The comprehensive comparative study utilized eight years of data from the American Community Survey, U.S. Department of Labor, U.S. Department of Commerce, Federal Reserve Bank of New York, University of Washington’s Institute for Health Metrics and Evaluation, and the Centers for Disease Control and Prevention (CDC). Researchers used state-level weighting based on population or employment and advanced statistical regressions to isolate the impact of “right-to-work” laws on states and households during the eight years of economic expansion that followed the Great Recession.
“Beyond the core economic indicators, the data also correlates free collective-bargaining states—or states with stronger union security agreements—with better quality of life outcomes both inside and outside of the workplace,” said study co-author, PMCR Director, and University of Illinois Professor Dr. Robert Bruno. “When workers have a stronger voice to bargain for better wages, benefits, training, and safety measures, it produces long-term dividends in the form of enhanced productivity, improved community health, and higher civic participation. A rising tide lifts all boats.”
“After adjusting for cost-of-living differences and other observable factors, we found that “right-to-work” laws are statistically associated with 16% lower wages for police officers and firefighters, 11% lower wages for construction workers, 7% lower wages for registered nurses, 5% lower wages for elementary and secondary school teachers, and 3% lower wages for manufacturing workers.”
Researchers noted that while the distinctions between “right-to-work” and free collective-bargaining states are substantial looking at the economy and communities as a whole, they are even more significant when examined through the narrower lens of traditionally-unionized occupations performing essential functions during the COVID-19 pandemic.

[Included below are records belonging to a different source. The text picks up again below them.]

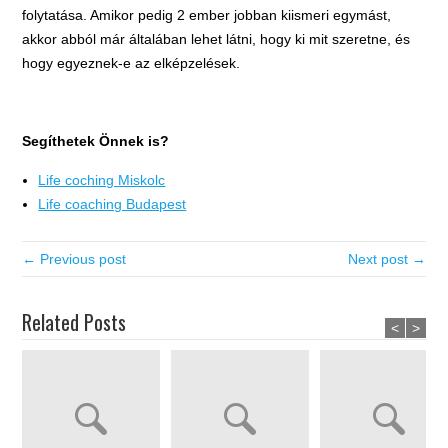
folytatása. Amikor pedig 2 ember jobban kiismeri egymást,
akkor abból már általában lehet látni, hogy ki mit szeretne, és
hogy egyeznek-e az elképzelések.
Segíthetek Önnek is?
Life coching Miskolc
Life coaching Budapest
← Previous post
Next post →
Related Posts
<
>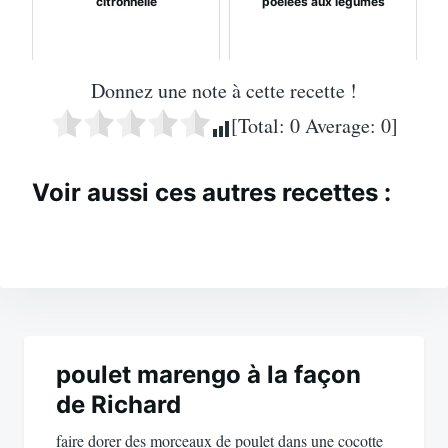
citronnelle
poêlées aux légumes
Donnez une note à cette recette !
[Total:
0
Average:
0
]
Voir aussi ces autres recettes :
Navigation
de
poulet marengo à la façon
de Richard
l’article
faire dorer des morceaux de poulet dans une cocotte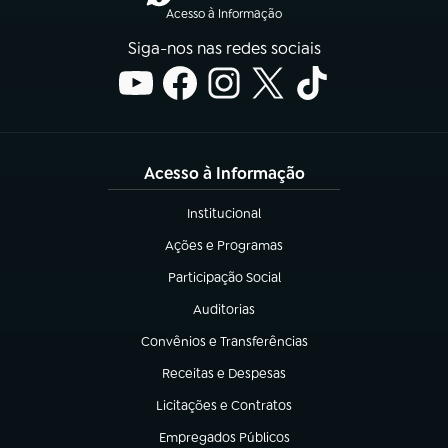
Acesso à Informação
Siga-nos nas redes sociais
Acesso à Informação
Institucional
(abre em nova aba)
Ações e Programas
(abre em nova aba)
Participação Social
(abre em nova aba)
Auditorias
(abre em nova aba)
Convênios e Transferências
(abre em nova aba)
Receitas e Despesas
(abre em nova aba)
Licitações e Contratos
(abre em nova aba)
Empregados Públicos
(abre em nova aba)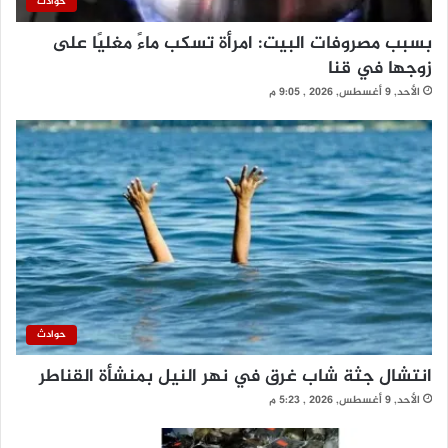
حوادث
بسبب مصروفات البيت: امرأة تسكب ماءً مغليًا على
زوجها في قنا
الأحد, 9 أغسطس, 2026 , 9:05 م
حوادث
انتشال جثة شاب غرق في نهر النيل بمنشأة القناطر
الأحد, 9 أغسطس, 2026 , 5:23 م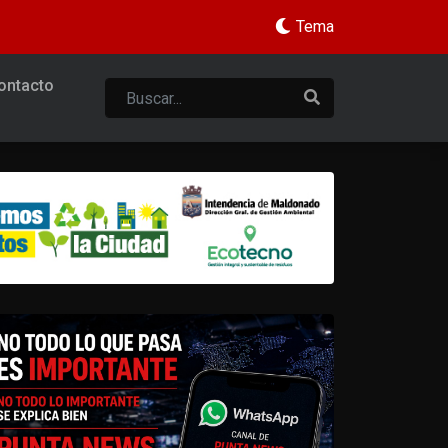
Tema
ontacto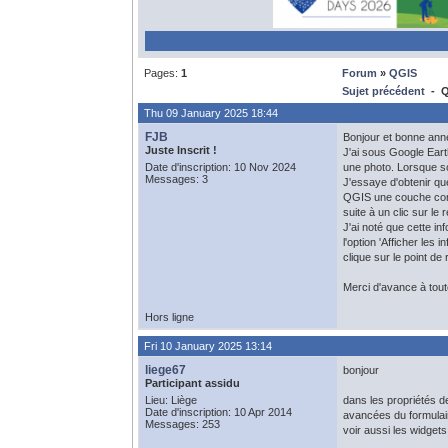
Pages:
1
Forum
»
QGIS
Sujet précédent
- Q
Thu 09 January 2025 18:44
FJB
Bonjour et bonne ann
Juste Inscrit !
J'ai sous Google Eart
Date d'inscription: 10 Nov 2024
une photo. Lorsque so
Messages: 3
J'essaye d'obtenir qu
QGIS une couche corres
suite à un clic sur le
J'ai noté que cette in
l'option 'Afficher les 
clique sur le point de
Merci d'avance à tout
Hors ligne
Fri 10 January 2025 13:14
liege67
bonjour
Participant assidu
Lieu: Liège
dans les propriétés d
Date d'inscription: 10 Apr 2014
avancées du formulaire
Messages: 253
voir aussi les widgets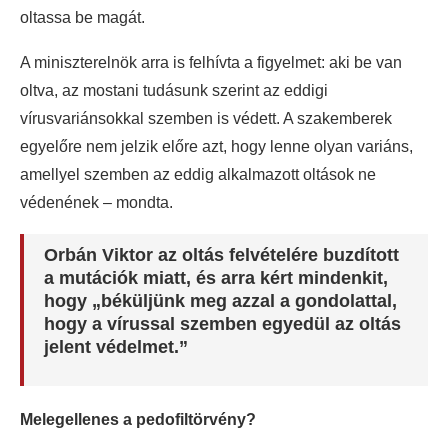
oltassa be magát.
A miniszterelnök arra is felhívta a figyelmet: aki be van
oltva, az mostani tudásunk szerint az eddigi
vírusvariánsokkal szemben is védett. A szakemberek
egyelőre nem jelzik előre azt, hogy lenne olyan variáns,
amellyel szemben az eddig alkalmazott oltások ne
védenének – mondta.
Orbán Viktor az oltás felvételére buzdított
a mutációk miatt, és arra kért mindenkit,
hogy „béküljünk meg azzal a gondolattal,
hogy a vírussal szemben egyedül az oltás
jelent védelmet.”
Melegellenes a pedofiltörvény?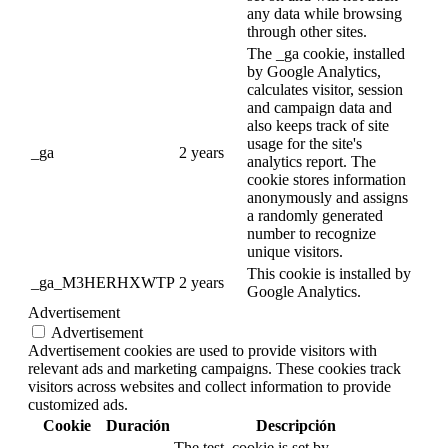
any data while browsing
through other sites.
The _ga cookie, installed
by Google Analytics,
calculates visitor, session
and campaign data and
also keeps track of site
usage for the site's
_ga
2 years
analytics report. The
cookie stores information
anonymously and assigns
a randomly generated
number to recognize
unique visitors.
This cookie is installed by
_ga_M3HERHXWTP
2 years
Google Analytics.
Advertisement
Advertisement
Advertisement cookies are used to provide visitors with
relevant ads and marketing campaigns. These cookies track
visitors across websites and collect information to provide
customized ads.
Cookie
Duración
Descripción
The test_cookie is set by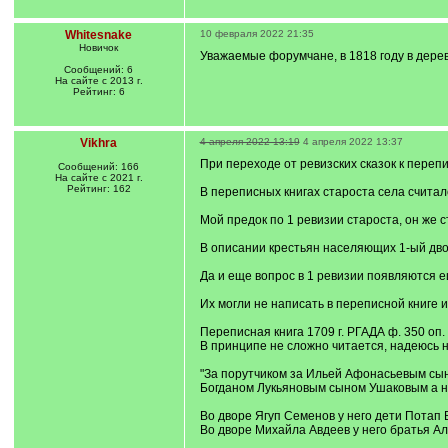
Whitesnake
10 февраля 2022 21:35
Новичок
Уважаемые форумчане, в 1818 году в дере
Сообщений: 6
На сайте с 2013 г.
Рейтинг: 6
Vikhra
4 апреля 2022 13:19
4 апреля 2022 13:37
При переходе от ревизских сказок к перепи
Сообщений: 166
На сайте с 2021 г.
Рейтинг: 162
В переписных книгах староста села считал
Мой предок по 1 ревизии староста, он же с
В описании крестьян населяющих 1-ый двор
Да и еще вопрос в 1 ревизии появляются ещ
Их могли не написать в переписной книге 
Переписная книга 1709 г. РГАДА ф. 350 оп. 
В принципе не сложно читается, надеюсь 
"За порутчиком за Ильей Афонасьевым сыно
Богданом Лукьяновым сыном Ушаковым а ны
Во дворе Ягуп Семенов у него дети Потап 
Во дворе Михайла Авдеев у него братья Ал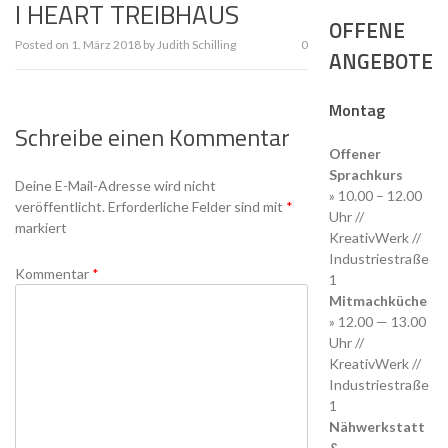
I HEART TREIBHAUS
OFFENE
Posted on
1. März 2018
by
Judith Schilling
0
ANGEBOTE
Montag
Schreibe einen Kommentar
Offener
Sprachkurs
Deine E-Mail-Adresse wird nicht
» 10.00 – 12.00
veröffentlicht.
Erforderliche Felder sind mit
*
Uhr //
markiert
KreativWerk //
Industriestraße
Kommentar
*
1
Mitmachküche
» 12.00 — 13.00
Uhr //
KreativWerk //
Industriestraße
1
Nähwerkstatt
&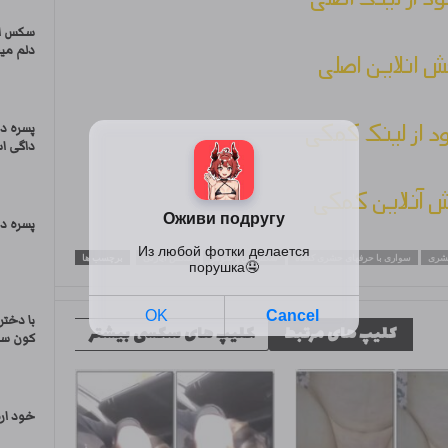
سکس از
دلم میخ
 انلاین اصلی
ود از لینک کمکی
پسره د
داگی اس
 آنلاین کمکی
پسره دخ
حشری
سواری با حرفهای حشری کننده
سکس زن و شوهر
سکس ایارنی
برچسب ها
با دختر
کلیپ های مرتبط
کلیپ های سکسی بیشتر
کون سک
خود ار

“As we seek out ways to value and support the front-line workers who are keeping our communities going during these historically challenging times, there is ample evidence to suggest that ‘right-to-work’ laws are having the opposite effect,” Dr. Bruno added.
Economic research has long associated “right-to-work” laws—and the well-financed interests that have lobbied for them—with declining union membership. Five additional states enacted “right-to-work” policies (Indiana, Michigan, Wisconsin, Kentucky, and West Virginia) between 2012 and 2017. In 2018, the U.S. Supreme Court overturned a decades-long precedent in support of union security clauses in the case of Janus vs. AFSCME Council 31, effectively imposing “right-to-work” conditions on all public sector employees nationwide.
Efforts to push new “right-to-work” laws are currently underway in at least two additional states—Montana and New Hampshire. Yet among twenty economic and community outcomes detailed in the report, both states currently outperform their “right-to-work” peers on at least 75% of the metrics.
A bipartisan federal law that passed the U.S. House of Representatives in early 2020, called the Protecting the Right to Organize (PRO) Act, includes a provision that would repeal all state “right-to-work” laws.
“A growing number of leaders in both parties have recognized that ‘right-to-work’ laws fail to deliver any broad-based economic or social benefits,” Manzo concluded. “Indeed, the data shows that shrinking the voices of workers only serves to suppress growth and eliminate access to good, family-sustaining jobs at a time when our nation is in dire need of both.”
The Illinois Economic Policy Institute (ILEPI) is a nonpartisan nonprofit organization which uses advanced statistics and the latest forecasting models to promote thoughtful economic growth for businesses and working families.
The Project for Middle Class Renewal (PMCR) at the University of Illinois at Urbana-Champaign investigates the working conditions of workers in today’s economy to elevate public discourse aimed at reducing poverty, create more stable forms of employment, and promote middle-class jobs.